# [ASSIGNMENT]
Please set down the rows word for word, beginning at their very first line and stopping after the line that contains "والجدولة (Scheduling)".

# [EXERCISE MATERIAL]

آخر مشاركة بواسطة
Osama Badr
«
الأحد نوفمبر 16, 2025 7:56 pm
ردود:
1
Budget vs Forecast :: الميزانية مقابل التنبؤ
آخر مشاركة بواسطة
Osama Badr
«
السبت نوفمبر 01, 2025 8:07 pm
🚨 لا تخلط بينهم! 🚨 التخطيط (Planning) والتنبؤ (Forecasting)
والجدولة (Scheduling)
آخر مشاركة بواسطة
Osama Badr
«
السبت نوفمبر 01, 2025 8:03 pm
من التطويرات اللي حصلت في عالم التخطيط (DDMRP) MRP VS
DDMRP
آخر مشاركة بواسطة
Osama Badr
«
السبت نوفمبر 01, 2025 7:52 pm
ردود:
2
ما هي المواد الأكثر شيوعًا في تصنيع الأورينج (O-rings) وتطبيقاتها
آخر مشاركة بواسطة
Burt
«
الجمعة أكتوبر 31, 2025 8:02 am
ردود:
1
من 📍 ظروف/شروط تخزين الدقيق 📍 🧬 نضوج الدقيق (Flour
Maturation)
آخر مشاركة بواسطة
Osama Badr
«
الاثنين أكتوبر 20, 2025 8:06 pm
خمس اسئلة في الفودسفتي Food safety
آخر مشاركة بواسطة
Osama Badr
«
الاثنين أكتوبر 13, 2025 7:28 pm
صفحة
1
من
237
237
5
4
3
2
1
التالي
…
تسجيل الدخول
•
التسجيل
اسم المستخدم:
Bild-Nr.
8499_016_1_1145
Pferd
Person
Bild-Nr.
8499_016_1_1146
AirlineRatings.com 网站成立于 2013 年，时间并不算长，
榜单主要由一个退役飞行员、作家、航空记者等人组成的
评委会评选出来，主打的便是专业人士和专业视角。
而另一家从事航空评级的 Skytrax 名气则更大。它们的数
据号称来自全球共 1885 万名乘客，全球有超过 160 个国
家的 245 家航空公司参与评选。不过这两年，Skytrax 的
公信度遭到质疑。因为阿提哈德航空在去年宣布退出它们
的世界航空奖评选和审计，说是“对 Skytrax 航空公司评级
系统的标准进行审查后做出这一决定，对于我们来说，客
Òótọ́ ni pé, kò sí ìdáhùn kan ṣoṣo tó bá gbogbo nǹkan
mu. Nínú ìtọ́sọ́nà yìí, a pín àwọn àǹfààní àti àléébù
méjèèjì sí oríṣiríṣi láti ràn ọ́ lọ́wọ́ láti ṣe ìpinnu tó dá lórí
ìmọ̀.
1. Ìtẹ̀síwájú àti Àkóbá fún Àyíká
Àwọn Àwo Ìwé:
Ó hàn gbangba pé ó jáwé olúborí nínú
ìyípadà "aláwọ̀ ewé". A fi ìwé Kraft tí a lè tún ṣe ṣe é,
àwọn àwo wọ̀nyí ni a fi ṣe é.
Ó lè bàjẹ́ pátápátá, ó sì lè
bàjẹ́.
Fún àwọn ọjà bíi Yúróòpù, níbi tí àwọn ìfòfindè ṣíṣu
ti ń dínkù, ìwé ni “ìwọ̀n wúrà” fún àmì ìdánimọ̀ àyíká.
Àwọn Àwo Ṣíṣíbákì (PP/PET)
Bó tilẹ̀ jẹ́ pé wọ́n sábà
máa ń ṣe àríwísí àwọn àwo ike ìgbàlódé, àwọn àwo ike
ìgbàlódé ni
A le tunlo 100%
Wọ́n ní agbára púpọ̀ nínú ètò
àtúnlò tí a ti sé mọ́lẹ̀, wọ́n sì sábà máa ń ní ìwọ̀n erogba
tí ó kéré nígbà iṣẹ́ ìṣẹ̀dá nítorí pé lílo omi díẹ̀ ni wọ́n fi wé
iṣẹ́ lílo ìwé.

# [COMPLETED EXERCISE]
آخر مشاركة بواسطة
Osama Badr
«
الأحد نوفمبر 16, 2025 7:56 pm
ردود:
1
Budget vs Forecast :: الميزانية مقابل التنبؤ
آخر مشاركة بواسطة
Osama Badr
«
السبت نوفمبر 01, 2025 8:07 pm
🚨 لا تخلط بينهم! 🚨 التخطيط (Planning) والتنبؤ (Forecasting)
والجدولة (Scheduling)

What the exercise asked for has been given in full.